Gelenek ve törelerimizdeki büyüklere saygı sözleri ve eylemleri de toplumda çok önemsenmiş, hatalı fiiller yapan kişiler, gençler veya modern toplumlarda içimize gelip yerleşenler bu kurallara uymaları için mahalle baskısıyla tedip edilmiştir. Bu kuralların bozulmaması için her aile çok efor sarf ederdi.

Bu disiplin ve otorite toplumu sağlam tutan, yardımlaşan, birbirinin derdiyle dertlenen, sevincini paylaşan, kardeşlik edasıyla hayat süren toplumlarımız vardı. Aynı şehir veya köyde yaşayanlar birbirinin düğününde, cenazesinde, inşaatında ve büyük hacimli işlerinde imece yapar ve işi geç kalan kardeşlerinin de işlerini beraber bitirerek mutlu olurlardı. Ailelerde huzur, birlik, yardımlaşma ve huzur ortamları çok derindi. Aile bir bütün idi, büyük aileler ve aile bağları vardı.

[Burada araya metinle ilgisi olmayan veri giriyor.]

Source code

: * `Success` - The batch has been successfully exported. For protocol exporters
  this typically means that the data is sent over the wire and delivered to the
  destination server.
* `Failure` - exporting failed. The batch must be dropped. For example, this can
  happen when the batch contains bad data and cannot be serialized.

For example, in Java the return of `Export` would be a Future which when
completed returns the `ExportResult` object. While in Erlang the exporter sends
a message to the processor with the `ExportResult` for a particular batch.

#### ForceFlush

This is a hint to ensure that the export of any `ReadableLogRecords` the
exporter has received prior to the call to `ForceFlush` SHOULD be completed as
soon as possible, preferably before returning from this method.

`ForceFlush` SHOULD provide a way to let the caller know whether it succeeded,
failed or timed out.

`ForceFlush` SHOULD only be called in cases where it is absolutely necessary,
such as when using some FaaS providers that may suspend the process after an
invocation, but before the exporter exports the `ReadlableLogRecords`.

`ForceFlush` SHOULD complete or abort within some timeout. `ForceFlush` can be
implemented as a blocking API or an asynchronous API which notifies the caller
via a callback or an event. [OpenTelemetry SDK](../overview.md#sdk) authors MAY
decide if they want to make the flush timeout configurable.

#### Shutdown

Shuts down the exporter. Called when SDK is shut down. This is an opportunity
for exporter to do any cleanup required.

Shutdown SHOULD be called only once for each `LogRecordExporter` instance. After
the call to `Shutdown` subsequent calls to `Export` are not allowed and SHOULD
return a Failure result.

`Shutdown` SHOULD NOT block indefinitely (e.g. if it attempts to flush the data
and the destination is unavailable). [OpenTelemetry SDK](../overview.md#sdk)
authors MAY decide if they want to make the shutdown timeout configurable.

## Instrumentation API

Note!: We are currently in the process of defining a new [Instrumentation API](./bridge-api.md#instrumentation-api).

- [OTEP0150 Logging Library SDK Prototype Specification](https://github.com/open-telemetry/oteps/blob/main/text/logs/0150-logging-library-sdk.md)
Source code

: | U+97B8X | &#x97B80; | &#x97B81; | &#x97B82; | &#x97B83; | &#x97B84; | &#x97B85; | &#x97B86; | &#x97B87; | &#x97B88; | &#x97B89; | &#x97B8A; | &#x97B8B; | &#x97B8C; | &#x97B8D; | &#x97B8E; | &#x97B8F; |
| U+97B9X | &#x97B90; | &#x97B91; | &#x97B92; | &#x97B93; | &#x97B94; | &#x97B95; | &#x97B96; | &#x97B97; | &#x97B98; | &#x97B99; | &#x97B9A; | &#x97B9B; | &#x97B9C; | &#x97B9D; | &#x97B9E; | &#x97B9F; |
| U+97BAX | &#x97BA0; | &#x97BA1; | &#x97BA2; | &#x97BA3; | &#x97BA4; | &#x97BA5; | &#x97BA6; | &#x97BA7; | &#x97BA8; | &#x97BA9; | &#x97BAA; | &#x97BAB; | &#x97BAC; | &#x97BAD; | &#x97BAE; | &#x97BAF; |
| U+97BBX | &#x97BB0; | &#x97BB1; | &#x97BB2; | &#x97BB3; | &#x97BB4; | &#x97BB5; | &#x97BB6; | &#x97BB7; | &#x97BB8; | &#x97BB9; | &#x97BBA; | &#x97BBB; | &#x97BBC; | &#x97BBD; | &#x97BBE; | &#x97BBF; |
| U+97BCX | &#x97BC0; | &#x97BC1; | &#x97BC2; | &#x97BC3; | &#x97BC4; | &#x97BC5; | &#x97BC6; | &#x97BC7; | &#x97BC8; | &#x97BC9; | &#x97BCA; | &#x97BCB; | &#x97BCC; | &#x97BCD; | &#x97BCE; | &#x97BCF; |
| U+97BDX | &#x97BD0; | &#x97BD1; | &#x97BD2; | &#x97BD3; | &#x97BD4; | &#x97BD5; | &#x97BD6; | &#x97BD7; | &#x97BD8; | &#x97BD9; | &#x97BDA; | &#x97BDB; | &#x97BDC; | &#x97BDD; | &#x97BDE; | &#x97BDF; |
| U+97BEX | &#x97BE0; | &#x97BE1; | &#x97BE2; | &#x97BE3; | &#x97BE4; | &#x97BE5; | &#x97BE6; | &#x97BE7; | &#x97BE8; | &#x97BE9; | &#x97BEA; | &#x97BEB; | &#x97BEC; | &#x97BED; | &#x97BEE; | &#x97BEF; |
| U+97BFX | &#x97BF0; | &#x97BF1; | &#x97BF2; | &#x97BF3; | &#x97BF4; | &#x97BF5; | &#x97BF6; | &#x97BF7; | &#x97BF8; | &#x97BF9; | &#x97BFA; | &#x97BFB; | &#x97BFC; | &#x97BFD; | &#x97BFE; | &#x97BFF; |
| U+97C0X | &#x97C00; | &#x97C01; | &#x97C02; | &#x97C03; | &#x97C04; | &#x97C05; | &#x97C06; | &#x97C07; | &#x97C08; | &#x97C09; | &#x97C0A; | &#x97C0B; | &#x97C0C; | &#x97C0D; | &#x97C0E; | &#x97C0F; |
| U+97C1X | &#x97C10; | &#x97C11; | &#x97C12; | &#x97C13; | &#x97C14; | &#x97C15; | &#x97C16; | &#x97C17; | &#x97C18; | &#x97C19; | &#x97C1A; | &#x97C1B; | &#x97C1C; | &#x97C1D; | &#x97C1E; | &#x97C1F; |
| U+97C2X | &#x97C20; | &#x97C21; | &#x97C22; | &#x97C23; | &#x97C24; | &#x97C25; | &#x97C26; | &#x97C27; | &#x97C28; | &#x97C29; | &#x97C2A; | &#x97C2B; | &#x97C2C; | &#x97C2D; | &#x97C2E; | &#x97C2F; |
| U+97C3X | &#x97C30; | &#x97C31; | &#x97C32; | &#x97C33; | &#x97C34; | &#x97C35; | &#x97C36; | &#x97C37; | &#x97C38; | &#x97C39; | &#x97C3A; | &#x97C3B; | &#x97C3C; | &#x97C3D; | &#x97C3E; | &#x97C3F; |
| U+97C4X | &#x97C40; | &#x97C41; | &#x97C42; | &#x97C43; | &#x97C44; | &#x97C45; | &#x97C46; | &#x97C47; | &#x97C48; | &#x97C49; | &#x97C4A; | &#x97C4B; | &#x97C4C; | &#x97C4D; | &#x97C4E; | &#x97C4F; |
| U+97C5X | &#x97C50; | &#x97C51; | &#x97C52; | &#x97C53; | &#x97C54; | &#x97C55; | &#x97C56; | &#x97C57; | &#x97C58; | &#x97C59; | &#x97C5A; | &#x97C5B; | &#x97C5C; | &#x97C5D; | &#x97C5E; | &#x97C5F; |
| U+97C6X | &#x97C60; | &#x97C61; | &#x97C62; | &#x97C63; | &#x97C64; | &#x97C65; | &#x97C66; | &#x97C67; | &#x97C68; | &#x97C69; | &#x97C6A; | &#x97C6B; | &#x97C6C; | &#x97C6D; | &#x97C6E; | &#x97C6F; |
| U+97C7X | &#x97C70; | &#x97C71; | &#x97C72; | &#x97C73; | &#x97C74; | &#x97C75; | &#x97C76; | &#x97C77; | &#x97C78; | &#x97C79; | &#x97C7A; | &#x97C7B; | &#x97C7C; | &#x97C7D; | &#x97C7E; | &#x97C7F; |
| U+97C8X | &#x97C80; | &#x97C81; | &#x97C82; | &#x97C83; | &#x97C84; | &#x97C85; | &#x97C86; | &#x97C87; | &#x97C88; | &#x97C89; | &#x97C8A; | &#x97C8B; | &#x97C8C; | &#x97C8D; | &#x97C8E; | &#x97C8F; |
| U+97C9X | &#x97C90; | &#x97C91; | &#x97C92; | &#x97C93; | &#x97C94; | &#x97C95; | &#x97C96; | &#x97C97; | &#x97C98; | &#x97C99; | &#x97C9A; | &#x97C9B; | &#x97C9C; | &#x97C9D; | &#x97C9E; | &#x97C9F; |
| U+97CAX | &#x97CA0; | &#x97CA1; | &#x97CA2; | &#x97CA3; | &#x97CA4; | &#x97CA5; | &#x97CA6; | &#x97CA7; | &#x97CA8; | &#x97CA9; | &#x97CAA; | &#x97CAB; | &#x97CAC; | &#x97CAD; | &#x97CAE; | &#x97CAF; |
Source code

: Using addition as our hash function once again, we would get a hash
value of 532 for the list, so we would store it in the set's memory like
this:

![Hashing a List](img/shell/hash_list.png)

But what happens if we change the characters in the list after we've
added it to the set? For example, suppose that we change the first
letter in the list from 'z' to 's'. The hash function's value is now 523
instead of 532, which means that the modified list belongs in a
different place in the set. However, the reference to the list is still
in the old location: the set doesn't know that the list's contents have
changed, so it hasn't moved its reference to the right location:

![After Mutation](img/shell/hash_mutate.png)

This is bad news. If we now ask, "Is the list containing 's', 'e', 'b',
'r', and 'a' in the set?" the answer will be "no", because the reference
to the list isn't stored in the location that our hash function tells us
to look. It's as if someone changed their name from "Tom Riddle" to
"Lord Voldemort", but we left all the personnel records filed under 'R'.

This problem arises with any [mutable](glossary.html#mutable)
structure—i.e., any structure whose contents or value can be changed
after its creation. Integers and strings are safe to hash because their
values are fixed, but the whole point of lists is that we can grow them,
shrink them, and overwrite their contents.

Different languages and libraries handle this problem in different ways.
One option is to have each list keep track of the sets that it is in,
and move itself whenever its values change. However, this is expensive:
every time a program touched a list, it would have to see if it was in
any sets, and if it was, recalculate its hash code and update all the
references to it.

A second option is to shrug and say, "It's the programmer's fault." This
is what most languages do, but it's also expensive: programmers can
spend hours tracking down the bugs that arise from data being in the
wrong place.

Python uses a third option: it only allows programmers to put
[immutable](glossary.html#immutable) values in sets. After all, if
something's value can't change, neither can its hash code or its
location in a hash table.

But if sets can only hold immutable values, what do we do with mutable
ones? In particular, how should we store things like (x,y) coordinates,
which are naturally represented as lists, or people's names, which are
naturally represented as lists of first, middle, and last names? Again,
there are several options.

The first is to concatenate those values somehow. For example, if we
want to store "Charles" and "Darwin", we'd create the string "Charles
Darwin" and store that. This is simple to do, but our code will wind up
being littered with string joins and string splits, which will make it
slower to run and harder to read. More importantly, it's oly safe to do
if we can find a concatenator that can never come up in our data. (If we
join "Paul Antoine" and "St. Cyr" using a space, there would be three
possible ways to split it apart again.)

Ne zaman ki batılı ülkelerle diyaloglarımız gelişti; sinema, sanat, tiyatro, TV ile tanıştık, artık, ‘Senin de aklın var, senin de görüşün var, baban kadar senin aklın yok mu, Vali kadar kafan çalışmıyor mu, istemediğim yasaya neden uyayım. Bireysel özgürlüğüm kısıtlanamaz. Ben özgürüm, istediğimi yaparım. Beden benim, akıl benim, nasıl istersem öyle yaşarım’. Naraları yükselmeye başladı. Bu naralar, hayat tarzına döndü. Dolayısıyla kendi zevk ve özgürlükleri başkasının yolunu tıkasa da kendi özgür ve nefsi isteklerimiz her şeyin önünde tutularak kopmalar, otoriteleri ve disiplinleri dinlememeler, kanun ve kurallar benim mantığıma aykırı, bunlar beni bağlamaz, aşamasına geldi.

Bu aşamalardan sonra aileler anlaşamadı, mahalleli anlaşamadı, sivil inisiyatif kavgalaşmaya başladı. Her olay tartışıldı ama sonuçta birleşilemedi. Mantığımıza ters gelen, çıkarımıza uymayan, özgürlüğümüze aykırı olan her şeyin düşmanı olduk. Böylece şehirdeki insanlardan koptuk. Apartmandaki komşuyu merak etmedik, ailenin çocukları ayrıldı, hatta evlenen her çifte ayrı ev açtık, bu da yetmedi karı kocaya da ev dar geldi. Onların da bireysel çıkar ve özgürlükleri çatışında boşanıp, en sevgili iki kişi bile barışamayan bir toplum olduk.

Batının içine düştüğü bu sarmal ve çıkmaz bizi de sarmaladı. Huzurumuzu aldı, birlik ruhumuzu zedeledi. Yardımlaşma, değerlerimizle ilgilenme ortadan kalktı. Huzuru kaybettik. Bazıları bu huzursuzluğunu uyuşturucu, alkol gibi beyni uyuşturan maddelerle örtmeye çalışırken, bazıları da agresifleşip saldırganlıkla çeşitli suçlara yöneldi. Böylece batının keşmekeş, bencil, huzursuz, güvensiz, dağılmışlık hayatı bizi de sarmaladı. Özgür ve benim aklım kaynaklı düşünceler bizi kalabalıklar içinde yapa yalnız bırakmış oldu.

Günümüzde geldiğimiz bu nokta duvara çarpmışlık halinden kurtulmanın yolu ilk değerlerimize dönüşle mümkündür. Önceki hayatın mutlu numuneleri de, bu günkü geldiğimiz dağılmışlık halinin de örneklerini yakınen hepimiz bilmekteyiz. Toplumun ve bireylerin huzur ve refahının inşası için topyekün bir kampanya ile bu dönüşe sarılmalıyız. Ya da battıkça batmaya mahkum olacağız.